Cue the video: While Martin was arguing, the Yankees began to show the play repeatedly on the video board, and the fans began to shower the umpires with boos. They booed when the umpires' names were posted on the scoreboard, too. They booed them off the field after the game.
The Orioles wound up scoring two runs in the ninth to take an 8-5 win over the eventual American League champions, but the controversy had only begun. Within days, AL president Lee MacPhail reprimanded the Yankees and fined the club (gasp) $1,000, according to a report from The Associated Press.
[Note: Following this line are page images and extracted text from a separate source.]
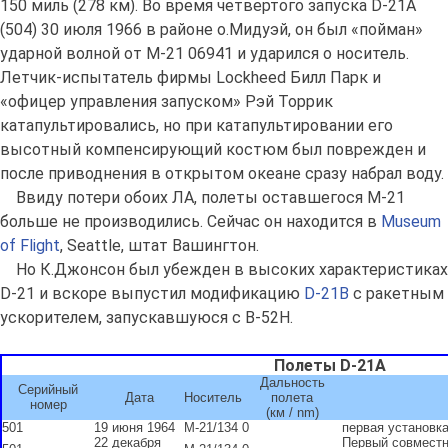
150 миль (278 км). Во время четвертого запуска D-21А
(504) 30 июля 1966 в районе о.Мидуэй, он был «пойман»
ударной волной от М-21 06941 и ударился о носитель.
Летчик-испытатель фирмы Lockheed Билл Парк и
«офицер управления запуском» Рэй Торрик
катапультировались, но при катапультировании его
высотный компенсирующий костюм был поврежден и
после приводнения в открытом океане сразу набрал воду.
Ввиду потери обоих ЛА, полеты оставшегося М-21
больше не производились. Сейчас он находится в
Museum
of Flight
, Seattle, штат Вашингтон.
Но К.Джонсон был убежден в высоких характеристиках
D-21 и вскоре выпустил модификацию
D-21B
с ракетным
ускорителем, запускавшуюся с B-52H.
Полеты D-21A
Дальность
Серийный
Дата
Носитель
полета
номер
(км / nm)
501
19 июня 1964
M-21/134
0
первая установка
22 декабря
Первый совместн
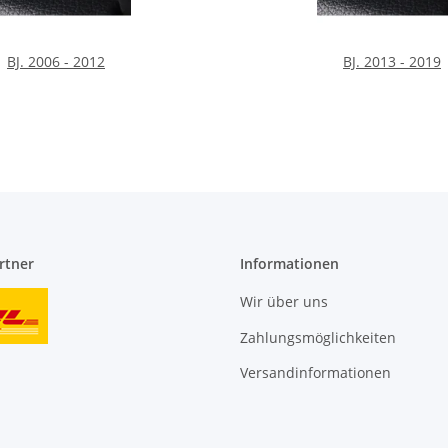
BJ. 2006 - 2012
BJ. 2013 - 2019
rtner
Informationen
Wir über uns
Zahlungsmöglichkeiten
Versandinformationen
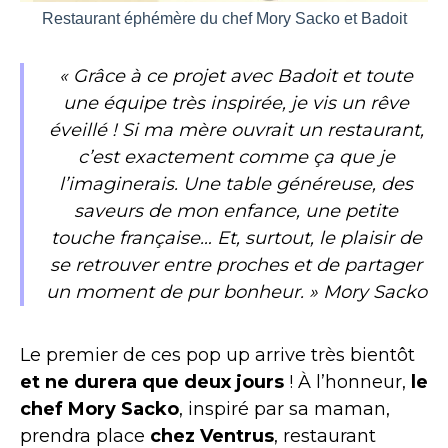
Restaurant éphémère du chef Mory Sacko et Badoit
« Grâce à ce projet avec Badoit et toute
une équipe très inspirée, je vis un rêve
éveillé ! Si ma mère ouvrait un restaurant,
c’est exactement comme ça que je
l’imaginerais. Une table généreuse, des
saveurs de mon enfance, une petite
touche française… Et, surtout, le plaisir de
se retrouver entre proches et de partager
un moment de pur bonheur. » Mory Sacko
Le premier de ces pop up arrive très bientôt
et ne durera que deux jours
! À l’honneur,
le
chef Mory Sacko
, inspiré par sa maman,
prendra place
chez Ventrus
, restaurant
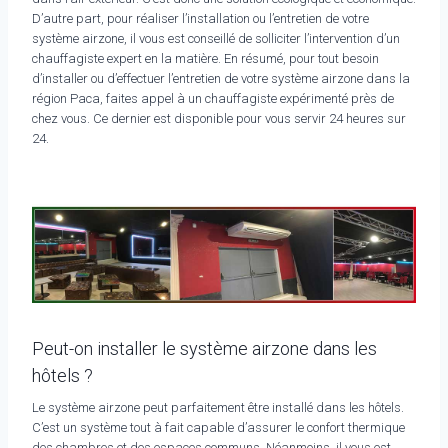
D’autre part, pour réaliser l’installation ou l’entretien de votre
système airzone, il vous est conseillé de solliciter l’intervention d’un
chauffagiste expert en la matière. En résumé, pour tout besoin
d’installer ou d’effectuer l’entretien de votre système airzone dans la
région Paca, faites appel à un chauffagiste expérimenté près de
chez vous. Ce dernier est disponible pour vous servir 24 heures sur
24.
Peut-on installer le système airzone dans les
hôtels ?
Le système airzone peut parfaitement être installé dans les hôtels.
C’est un système tout à fait capable d’assurer le confort thermique
des chambres et des espaces communs. Néanmoins, il vous est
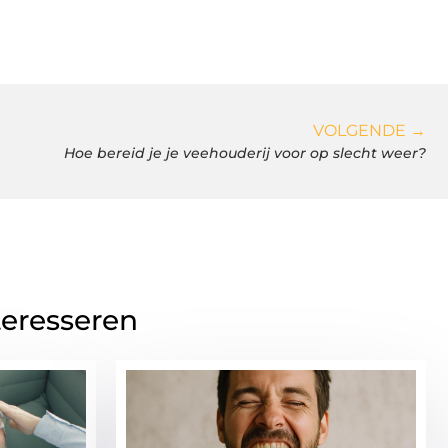
VOLGENDE →
Hoe bereid je je veehouderij voor op slecht weer?
teresseren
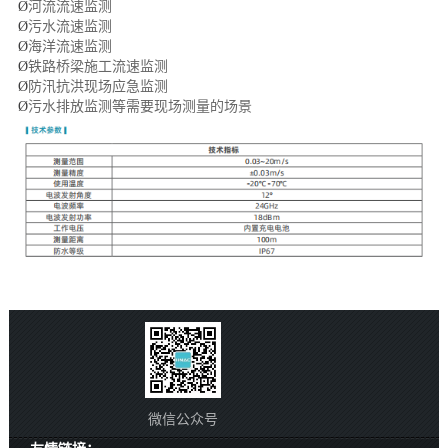
Ø
河流流速监测
Ø
污水流速监测
Ø
海洋流速监测
Ø
铁路桥梁施工流速监测
Ø
防汛抗洪现场应急监测
Ø
污水排放监测等需要现场测量的场景
微信公众号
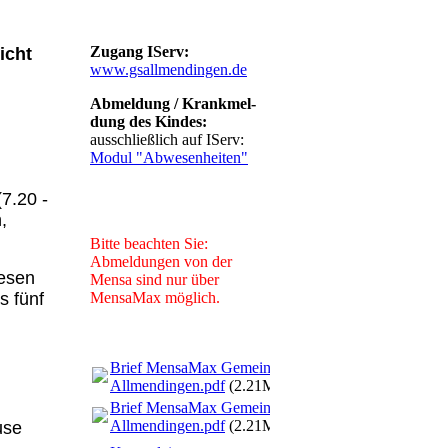
Zugang IServ:
icht
www.gsallmendingen.de
Abmeldung / Krankmel-
dung des Kindes:
ausschließlich auf IServ:
Modul "Abwesenheiten"
(7.20 -
,
.
Bitte beachten Sie:
Abmeldungen von der
iesen
Mensa sind nur über
MensaMax möglich.
s fünf
Brief MensaMax Gemeinde
Allmendingen.pdf
(2.21MB)
Brief MensaMax Gemeinde
Allmendingen.pdf
(2.21MB)
use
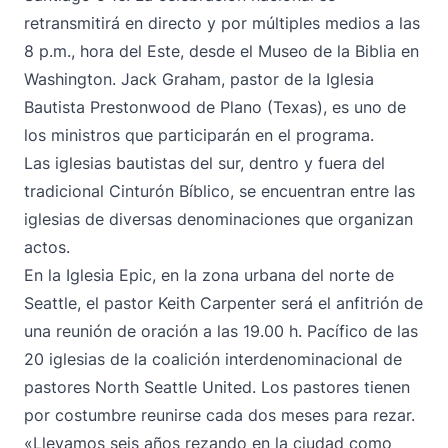
retransmitirá en directo y por múltiples medios a las
8 p.m., hora del Este, desde el Museo de la Biblia en
Washington. Jack Graham, pastor de la Iglesia
Bautista Prestonwood de Plano (Texas), es uno de
los ministros que participarán en el programa.
Las iglesias bautistas del sur, dentro y fuera del
tradicional Cinturón Bíblico, se encuentran entre las
iglesias de diversas denominaciones que organizan
actos
.
En la Iglesia Epic, en la zona urbana del norte de
Seattle, el pastor Keith Carpenter será el anfitrión de
una reunión de oración a las 19.00 h. Pacífico de las
20 iglesias de la coalición interdenominacional de
pastores North Seattle United. Los pastores tienen
por costumbre reunirse cada dos meses para rezar.
«Llevamos seis años rezando en la ciudad como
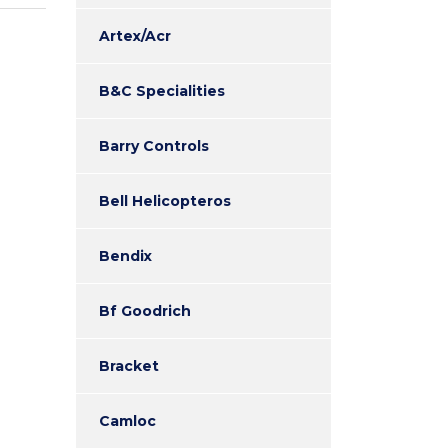
Artex/Acr
B&C Specialities
Barry Controls
Bell Helicopteros
Bendix
Bf Goodrich
Bracket
Camloc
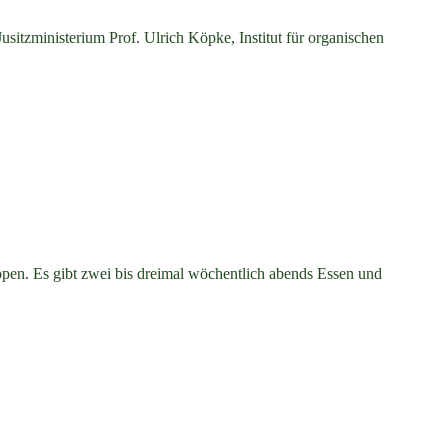
sitzministerium Prof. Ulrich Köpke, Institut für organischen
pen. Es gibt zwei bis dreimal wöchentlich abends Essen und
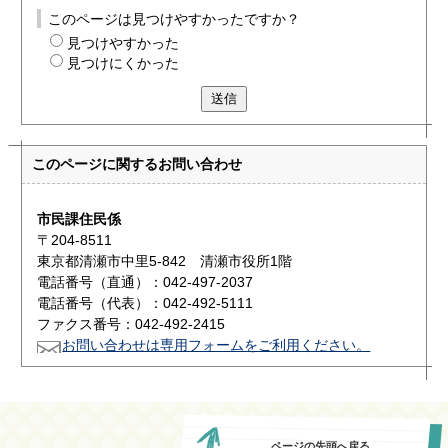
このページは見つけやすかったですか？
見つけやすかった
見つけにくかった
送信
このページに関する
お問い合わせ
市民課住民係
〒204-8511
東京都清瀬市中里5-842 清瀬市役所1階
電話番号（直通）：042-497-2037
電話番号（代表）：042-492-5111
ファクス番号：042-492-2415
お問い合わせは専用フォームをご利用ください。
ページの先頭へ戻る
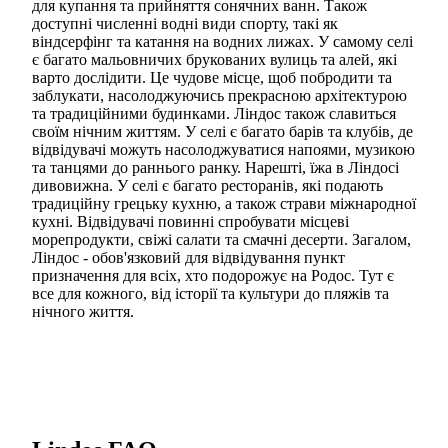
для купання та прийняття сонячних ванн. Також
доступні численні водні види спорту, такі як
віндсерфінг та катання на водних лижах. У самому селі
є багато мальовничих брукованих вулиць та алей, які
варто дослідити. Це чудове місце, щоб побродити та
заблукати, насолоджуючись прекрасною архітектурою
та традиційними будинками. Ліндос також славиться
своїм нічним життям. У селі є багато барів та клубів, де
відвідувачі можуть насолоджуватися напоями, музикою
та танцями до раннього ранку. Нарешті, їжа в Ліндосі
дивовижна. У селі є багато ресторанів, які подають
традиційну грецьку кухню, а також страви міжнародної
кухні. Відвідувачі повинні спробувати місцеві
морепродукти, свіжі салати та смачні десерти. Загалом,
Ліндос - обов'язковий для відвідування пункт
призначення для всіх, хто подорожує на Родос. Тут є
все для кожного, від історії та культури до пляжів та
нічного життя.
MacPhail sent Steinbrenner a telegram that was quoted by the AP, noting the Yanks' actions were "contrary to policy recommended by this league."
"Irresponsible action of this sort could result in physical harm to an umpire and, in fact, it has been reported to me that, on this occasion, a bottle was thrown on the field, possibly from an upper deck, landing near the umpire," MacPhail's telegram read, in part.
The Yankees, in their fourth season under the ownership of George Steinbrenner, responded with a press release, which stated any objects were thrown toward the umpires immediately after the play, not after the scoreboard was put to use.
The release read, in part, "... we would like to point out that we have only the fans in mind when we use our scoreboard for instant replays. The board cost us $3 million and we see no reason, with this great innovation, why fans at the ballgame should see anything less than the fans at home, where instant replay has become a way of life."
Almost four decades later, expanded instant replay is a new way of life in Major League Baseball, and now fans will be able to watch those close plays on the big screen once again.